"Hath he kin in the city?"

"Nay, he is solitary."

Kenkenes walked away unsteadily. The nervous energy that had upborne him during his intense excitement was deserting him. His hunger and weariness were asserting themselves.

He turned down the narrow passage leading to his father's house. And suddenly, in the way of such vagrant thoughts, it occurred to him that the inscription on the tomb had been pointedly denied by the old woman's statements.

"Ah, I might have known," he said impatiently. "Rachel put the writing there for me when she left the tomb for the shelter Masanath offered her in Memphis."

The admission cheered him somewhat, but it did not repair his exhausted forces.

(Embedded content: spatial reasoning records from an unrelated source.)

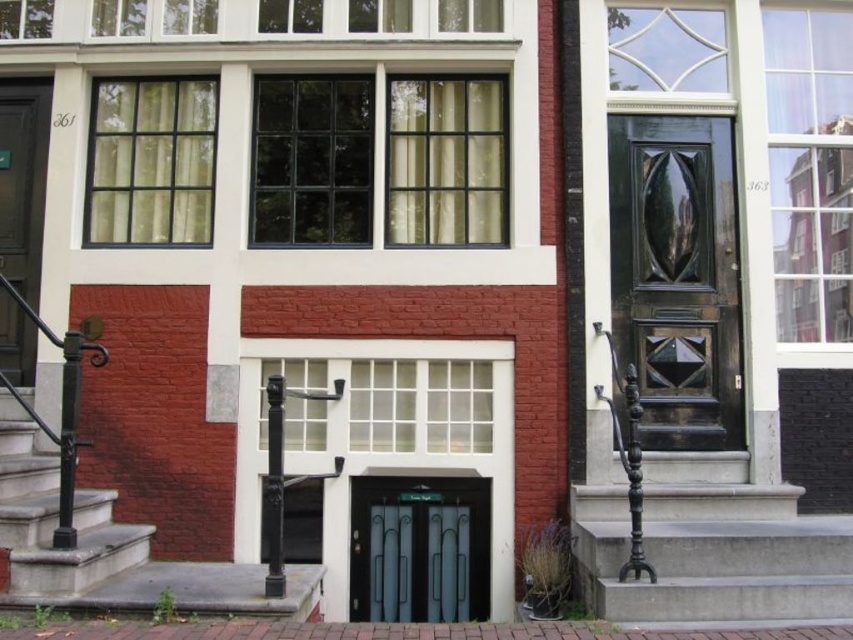
You are standing in front of a building with a white and red brick facade. There is a point marked at coordinate (419,548). What object is located at this coordinate?

The point at coordinate (419,548) indicates a metallic gray door at center.

You are standing in front of the building and want to enter through one of the doors. Which door is easier to approach first, the glossy wood door at right or the matte black door at left?

The glossy wood door at right is closer to the viewer than the matte black door at left, so it is easier to approach first.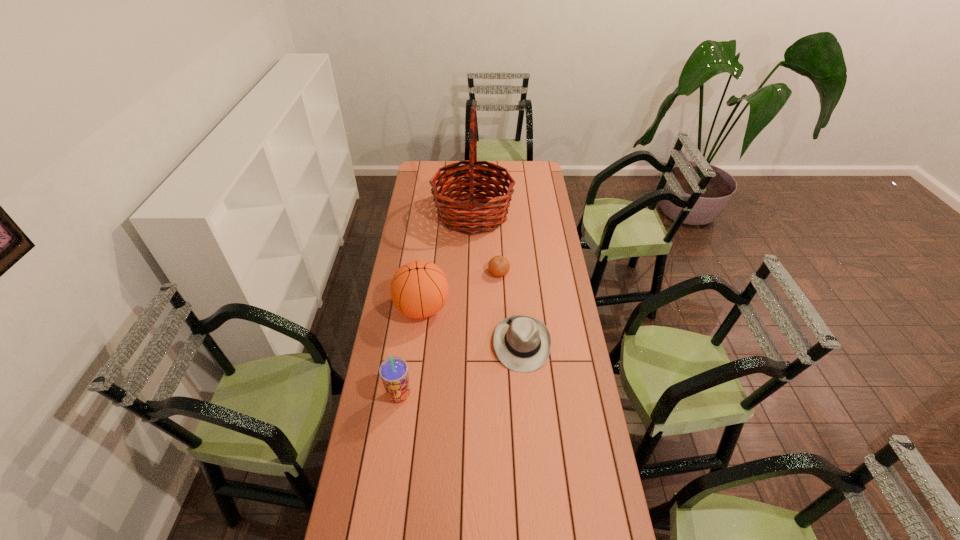
Find the location of `free location located 0.280m on the front-facing side of the fourth tallest object`. free location located 0.280m on the front-facing side of the fourth tallest object is located at coordinates (530, 444).

Image resolution: width=960 pixels, height=540 pixels. Identify the location of vacant point located on the back of the shortest object. (497, 242).

The width and height of the screenshot is (960, 540). Find the location of `basket that is at the left edge`. basket that is at the left edge is located at coordinates 468,217.

Identify the location of smoothie positioned at the left edge. This screenshot has width=960, height=540. [x=393, y=371].

Locate an element on the screen. This screenshot has height=540, width=960. basketball that is positioned at the left edge is located at coordinates (419, 289).

I want to click on object that is positioned at the right edge, so click(522, 343).

Identify the location of vacant space at the left edge of the desktop. (396, 458).

At what (x,y) coordinates should I click in order to perform the action: click on vacant region at the right edge of the desktop. Please return your answer as a coordinate pair (x, y). Looking at the image, I should click on (x=555, y=320).

Where is `vacant space at the far right corner of the desktop`? The height and width of the screenshot is (540, 960). vacant space at the far right corner of the desktop is located at coordinates (530, 181).

The image size is (960, 540). Find the location of `unoccupied area between the second farthest object and the farthest object`. unoccupied area between the second farthest object and the farthest object is located at coordinates (486, 244).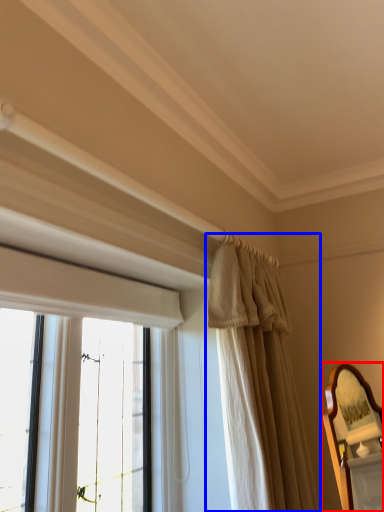
Question: Which object appears closest to the camera in this image, mirror (highlighted by a red box) or curtain (highlighted by a blue box)?

Choices:
 (A) mirror
 (B) curtain

Answer: (A)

By the time he reached his father's door he was unsteady, indeed, and beyond further exertion.

CHAPTER XXXVI

THE MURKET'S SACRIFICE

The murket sat at his place in the work-room, but no papyrus scrolls lay before him; his fine implements were not in sight; the ink-pots and pens were put away and the table was clear except for a copper lamp that sputtered and flared at one end. The great artist's arms were extended across the table, his head bowed upon them, his hands clasped. The attitude was not that of weariness but of trouble.

Kenkenes hesitated. For the first time since the hour he left Memphis for Thebes, months before, he felt a sense of culpability. He realized, with great bounds of comprehension, that the results of his own trouble had not been confined to himself. He began to understand how infectious sorrow is.